Nach dem Abgang von Konstrukteur Dani Loritz im vergangenen Jahr stand hinter Team5 lange ein großes Fragezeichen. Das wurde umso größer, als bei der Thermikmesse zwar eine große Standfläche gebucht war, auf der aber nur schmucklos ein paar einsame Rettungen herumlagen. Das weckte die Spekulationen: Sollte die Firma etwa kurz vor dem Aus stehen?

Dem ist offenbar doch nicht so. Zumindest im Internet präsentiert sie sich jetzt mit neuem Drive. Aus Team5 wird Team Five. Neue Homepage, neues Logo, sogar eine neue Schirmpalette.
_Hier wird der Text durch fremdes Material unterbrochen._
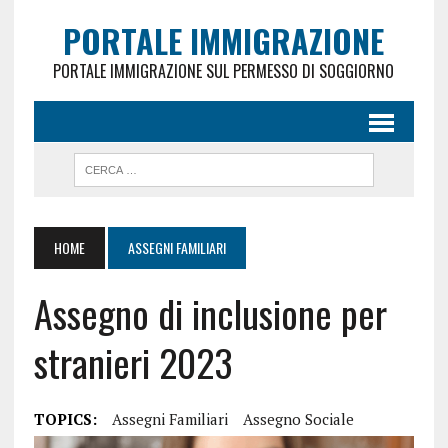
PORTALE IMMIGRAZIONE
PORTALE IMMIGRAZIONE SUL PERMESSO DI SOGGIORNO
HOME
ASSEGNI FAMILIARI
Assegno di inclusione per
stranieri 2023
TOPICS:
Assegni Familiari
Assegno Sociale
Vorbei ist die Farbenparade mit Green, Blue, Red etc. Jetzt heißen sie Airborne, Explorer, Rascal, Attitude... Die Ambitionen sind von Anfang an hoch gesetzt. High- und Low-Level EN-B und sogar ein EN-D sollen gebaut werden. Mal abwarten, wann es tatsächlich soweit ist.

Interessant ist das Marketingkonzept: Weil Team Five eine flexible Produktionsstätte in Kroatien hat, sollen die Schirme ganz nach Pilotenwunsch "auf Maß" geschneidert werden. "Fly Individual" nennt das Team Five. Ob die Individualisierung des Schirmes über die reine Farbwahl hinaus gehen kann, ist derzeit noch nicht ersichtlich. Diese Funktion auf der Homepage ist noch nicht freigeschaltet.

Das Grunddesign der Schirme freilich ist sehr einfach mit wenigen Nähten gehalten. In der positiven Marketing-Sprache der Marke heißt das: Clean Cut Thinking. Andere werden es sicher als Einfallslosigkeit brandmarken.

Bleibt am Ende noch die Frage: Wer konstruiert denn nun die Team Five Schirme. Dazu findet sich auf der Homepage keine Angabe. Im Gleitschirmforum kursiert der Name: Uwe Bernholz, früher bei Paratech. Die offizielle Bestätigung dafür steht aus.